- **Problems to solve**:
1. In the article on UC Berkeley's financial aid plan, why does Chancellor Birgeneau say the new program is being set up for middle-income families? Answer in one to three sentences.
2. From the article on UC Berkeley's financial aid plan, output the passage that begins at the words "Updated: The information" and stop after the words "access and excellence.".

- **Source text**:
*** Begin section ***

Updated: The information on this page is outdated. These are the types of financial aid currently available.

Thousands of UC Berkeley undergraduates from middle-income families will get a helping hand from a new, far-reaching financial-aid plan hailed by Chancellor Robert Birgeneau as “the first program of this sort at any public university in the United States.”

In this video, Chancellor Birgeneau, Acting Associate Vice Chancellor for Admission and Enrollment Ann De Luca and Vice Chancellor Frank Yeary discuss why financial help for middle-class students is necessary to maintain UC Berkeley’s access and excellence.

Unveiled at a news conference Wednesday morning, the Berkeley Middle Class Access Plan, or MCAP, caps the total annual cost of an eligible student’s education — from tuition and fees to expenses including room, board and books — at 15 percent of the family’s total income. Families with incomes from $80,000 to $140,000 and assets typical of that range are eligible for the program, which will provide grants beginning with the fall 2012 semester.

The UC systemwide Blue and Gold Opportunity Plan offers aid to students with annual family incomes of $80,000 or less. And thanks to a combination of state and federal grants and other aid administered by the campus, Vice Chancellor Frank Yeary noted Wednesday, more than four in 10 Berkeley undergrads “pay effectively no tuition.”

Both at Berkeley and throughout the UC system, financial aid “works marvelously well for low-income families,” Birgeneau said. “We’ve been very successful in keeping the costs of education down for low-income families, and this new program is to extend that to middle-income families.”

*** End section ***

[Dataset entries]
*** Begin section ***

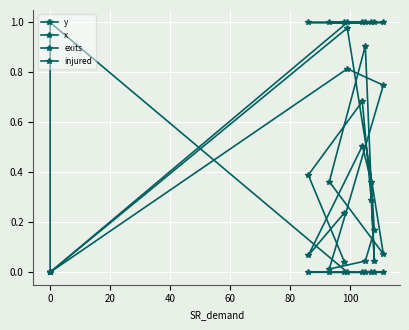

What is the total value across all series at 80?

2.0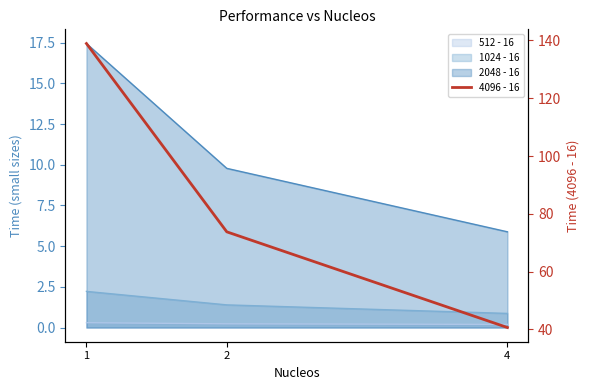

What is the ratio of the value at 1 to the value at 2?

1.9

*** End section ***

- **Your responses**:
1. He says financial aid already works very well for low-income families, and the campus has been very successful in keeping their education costs down. The new program is meant to extend that to middle-income families.

2.
Updated: The information on this page is outdated. These are the types of financial aid currently available.

Thousands of UC Berkeley undergraduates from middle-income families will get a helping hand from a new, far-reaching financial-aid plan hailed by Chancellor Robert Birgeneau as “the first program of this sort at any public university in the United States.”

In this video, Chancellor Birgeneau, Acting Associate Vice Chancellor for Admission and Enrollment Ann De Luca and Vice Chancellor Frank Yeary discuss why financial help for middle-class students is necessary to maintain UC Berkeley’s access and excellence.